(Dataset excerpts)
────────────────

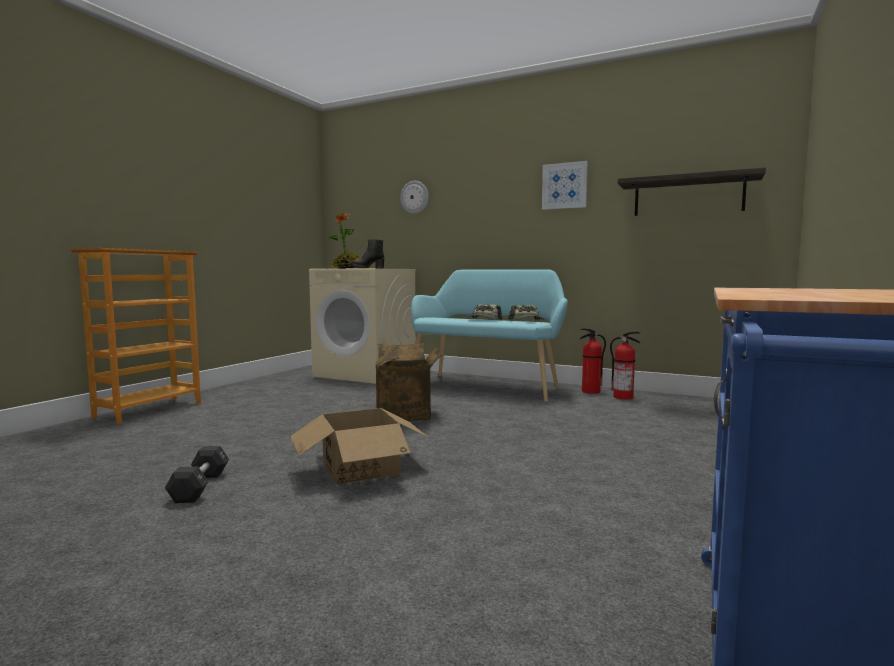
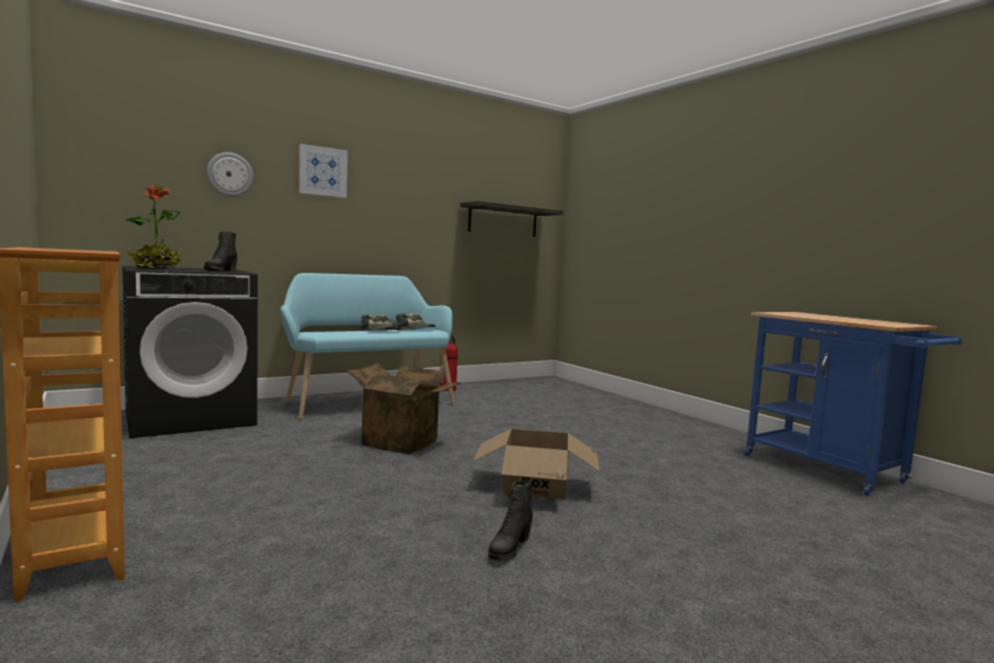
camera: 60 degrees left, 0 degrees up
black dumbbell [165,446,229,503] -> black boot [488,480,533,561]
beige washing machine [309,269,416,384] -> black washing machine [122,266,258,438]
picture [542,161,588,210] -> picture moved to [299,144,348,198]
fire extinguisher [610,331,641,400] -> none

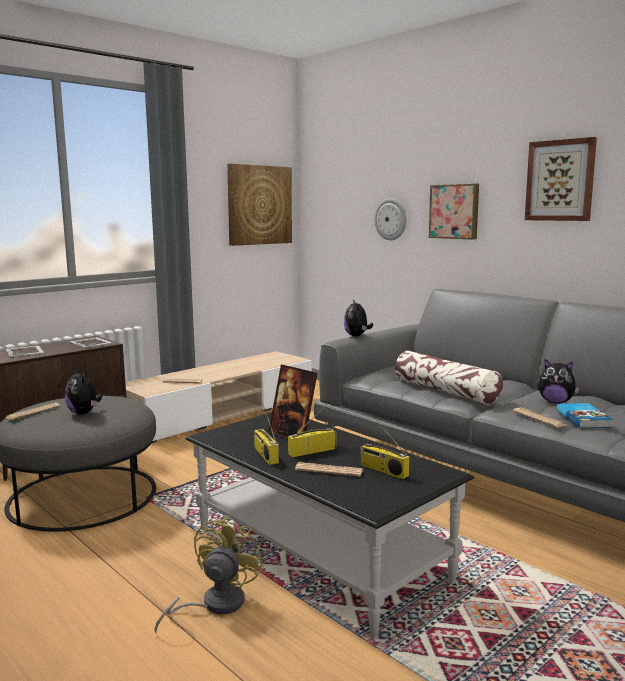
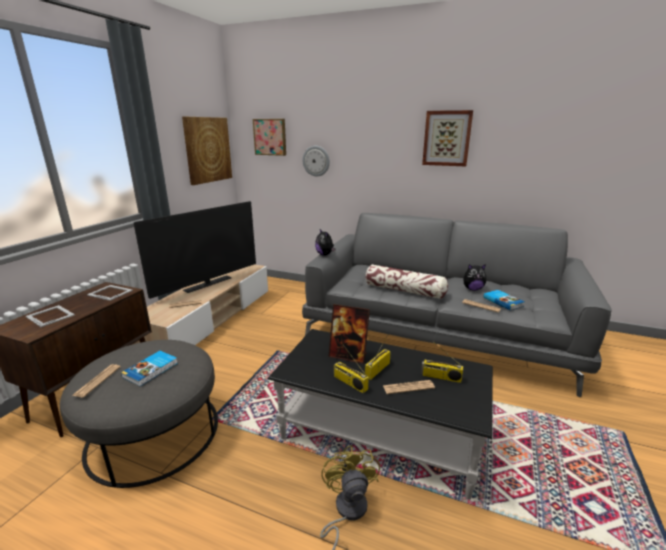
camera: 25 degrees left, 10 degrees up
plush toy [65,369,102,415] -> book [121,351,177,387]
picture [429,184,479,240] -> picture moved to [253,119,286,156]
none -> television [134,201,256,299]

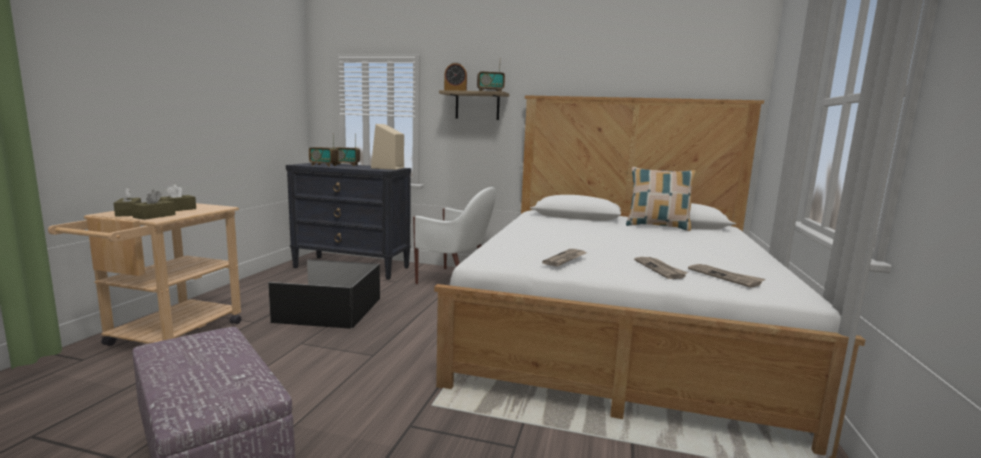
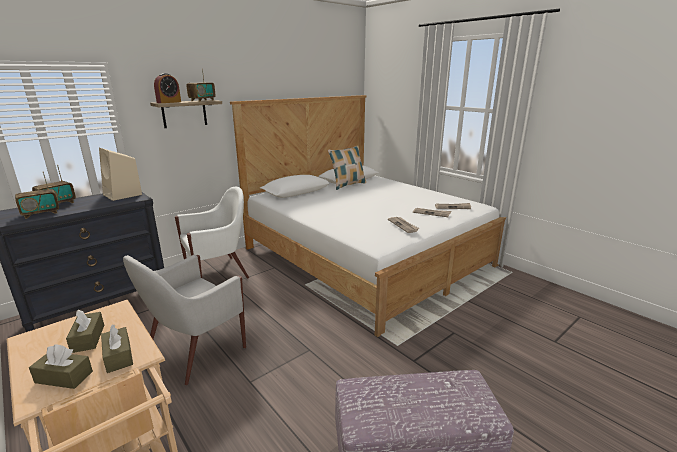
camera: 55 degrees left, 10 degrees up
black storage box [268,259,380,329] -> white armchair [123,255,246,385]

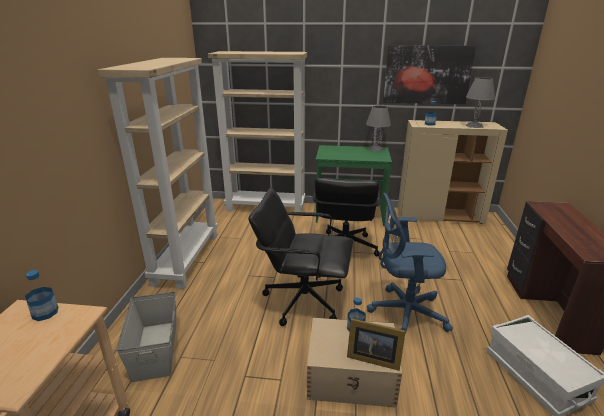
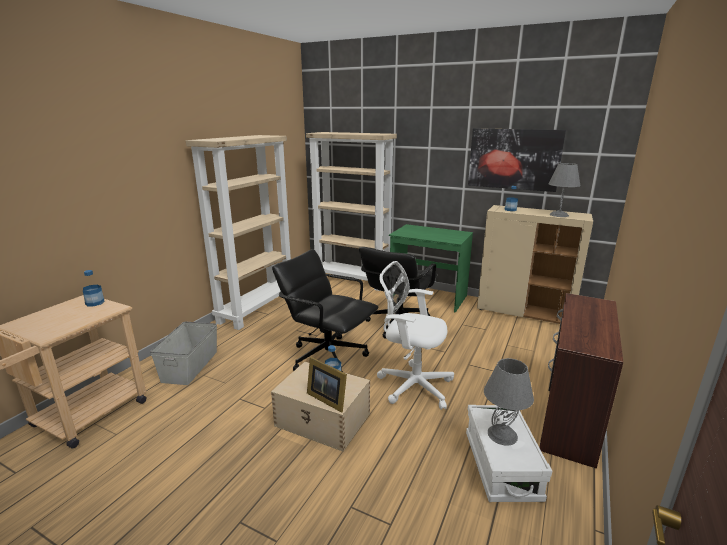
camera: 20 degrees right, 5 degrees down
grey table lamp [366,105,391,152] -> grey table lamp moved to [484,358,534,446]
blue office chair [367,193,453,333] -> white office chair [377,261,454,410]

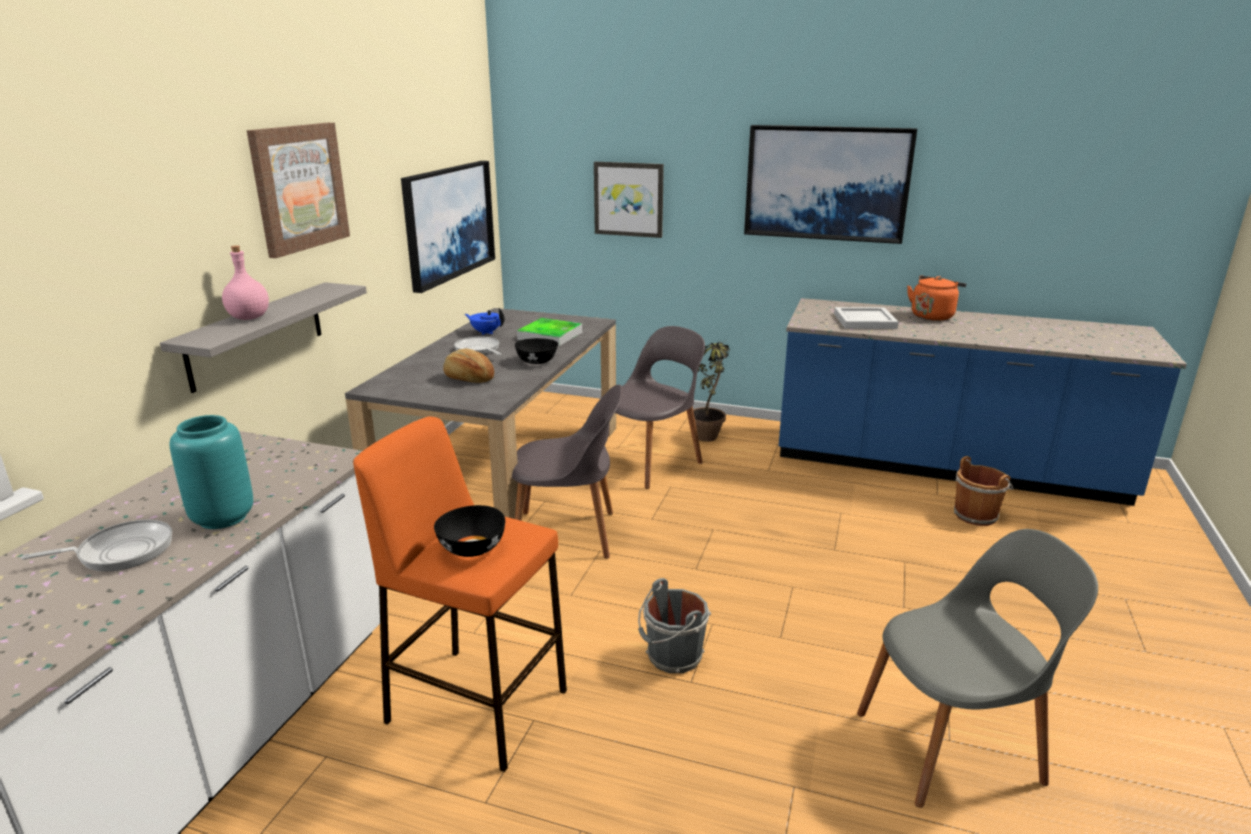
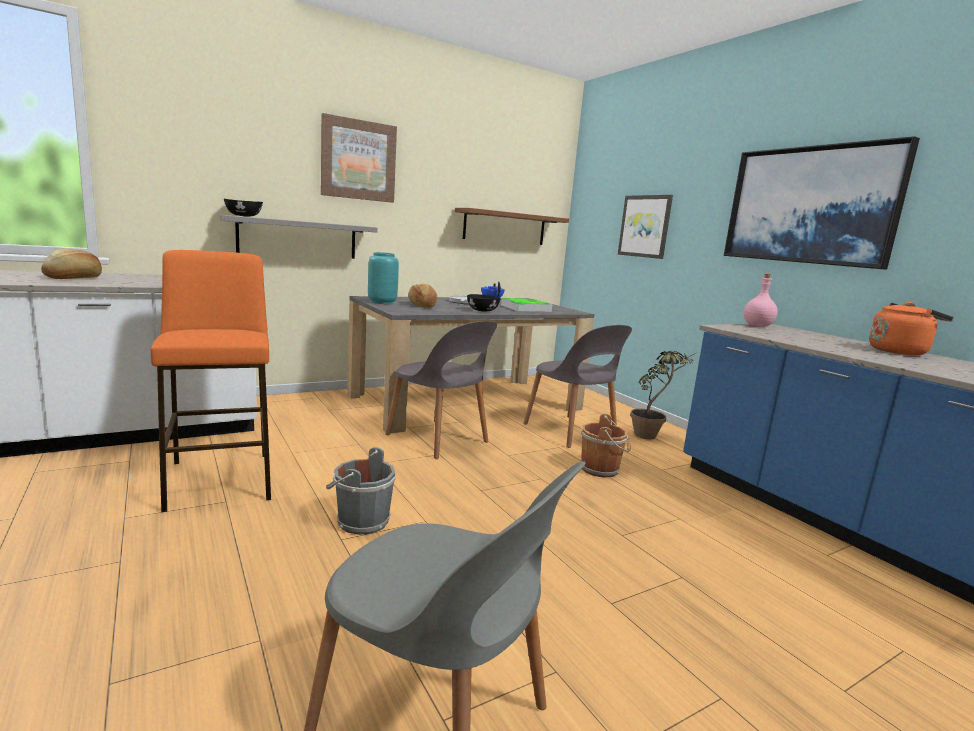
camera: 40 degrees right, 10 degrees down
frying pan [21,520,172,571] -> bread [41,248,102,279]
turquoise vase [169,415,253,529] -> turquoise vase moved to [368,252,399,304]
pink bottle [222,245,269,320] -> pink bottle moved to [744,274,778,327]
picture [401,161,495,293] -> brown shelf [455,208,569,245]
black bowl [434,505,505,557] -> black bowl moved to [224,199,263,217]
grey chair [615,326,705,489] -> grey chair turned 60 degrees clockwise [523,325,632,448]
white tray [834,307,898,329] -> none
brown bucket [954,456,1013,526] -> brown bucket moved to [580,414,631,478]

────────────────

__TO DO__. Only the lines from the beginning of the records up to and including the line with "blue office chair" should appear, exactly as they are, and no pictures.

__RESULT OF THIS TASK__.
camera: 60 degrees left, 0 degrees up
black dumbbell [165,446,229,503] -> black boot [488,480,533,561]
beige washing machine [309,269,416,384] -> black washing machine [122,266,258,438]
picture [542,161,588,210] -> picture moved to [299,144,348,198]
fire extinguisher [610,331,641,400] -> none

camera: 25 degrees left, 10 degrees up
plush toy [65,369,102,415] -> book [121,351,177,387]
picture [429,184,479,240] -> picture moved to [253,119,286,156]
none -> television [134,201,256,299]

camera: 55 degrees left, 10 degrees up
black storage box [268,259,380,329] -> white armchair [123,255,246,385]

camera: 20 degrees right, 5 degrees down
grey table lamp [366,105,391,152] -> grey table lamp moved to [484,358,534,446]
blue office chair [367,193,453,333] -> white office chair [377,261,454,410]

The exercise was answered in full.